Из-за чего Горький даже и психовал "ни публика, ни рецензята - пьесу не раскусили. Хвалить - хвалят, а понимать не хотят. Я теперь соображаю - кто виноват? Талант Москвина-Луки или же неуменье автора?"
Современная карикатура на пьесу Горького

Трактовка Москвина стала преобладающей на русской сцене, а в настоящее время маятник оценки пьесы качнулся в сторону Луки как положительного персонажа: "ложь во спасение необходима. Лука старается дать погибающим людям хоть какую-то надежду. Он утешает их, успокаивает. Несет хоть и небольшое, но облегчение обитателям 'дна'. Все же остальные клянут жизнь... и грешат, грешат, грешат. А человек живет надеждой!." -- пишет современный критик (фамилию не знаю, потому что взял цитату, ставшую благодаря Интернету крылатой из реферата).
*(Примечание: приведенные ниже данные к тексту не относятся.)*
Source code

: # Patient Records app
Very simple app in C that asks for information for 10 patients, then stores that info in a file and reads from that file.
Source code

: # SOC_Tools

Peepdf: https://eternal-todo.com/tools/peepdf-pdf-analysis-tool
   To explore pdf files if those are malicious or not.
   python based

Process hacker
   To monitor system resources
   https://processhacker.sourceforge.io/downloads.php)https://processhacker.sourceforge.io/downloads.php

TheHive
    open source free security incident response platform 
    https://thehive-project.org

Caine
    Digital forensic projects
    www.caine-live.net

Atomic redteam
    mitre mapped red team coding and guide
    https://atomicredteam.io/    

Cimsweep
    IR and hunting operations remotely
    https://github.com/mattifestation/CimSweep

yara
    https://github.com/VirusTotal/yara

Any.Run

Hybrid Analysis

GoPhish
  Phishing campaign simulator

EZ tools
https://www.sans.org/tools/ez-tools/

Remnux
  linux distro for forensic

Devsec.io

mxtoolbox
Но не всех наших современников удовлетворяет такая точка зрения. "Я озадачен характером Букузена Хидари (Лука -- речь идет о фильме А. Куросавы 1957 г, перенесшим действие пьесы на японскую почву). Это что, Хидари хорош? Если он хорош и успокаивает бомжей ('dispossessed'), подтверждая их иллюзии, значит это, что самообман -- добро," -- недоумевает американский зритель и лишний раз подтверждая, что Горькому, действительно, удалось нащупать одну из болевых точек человеческого существования, поставить вопрос, который как не верти, разрешить не удастся, но не ставить невозможно.

И лишь раз не всесильность позиции Луки подтверждается любопытным фактом. Некий современный французский режиссер (Jean-Claude De Bemels -- ? из публикации не совсем ясно, кто там главный) поставил пьесу Горького, доверив исполнение ролей настоящим клошарам. Пьеса имела и имеет в Париже громадный успех.

"Но как вы вернетесь после такого успеха снова на улицу," -- спросили у одной из актрис. "Не знаю. Знаю только, что нам уже никогда не забыть горьковских слов: 'Человек -- это звучит прекрасно, человек -- это звучит гордо'".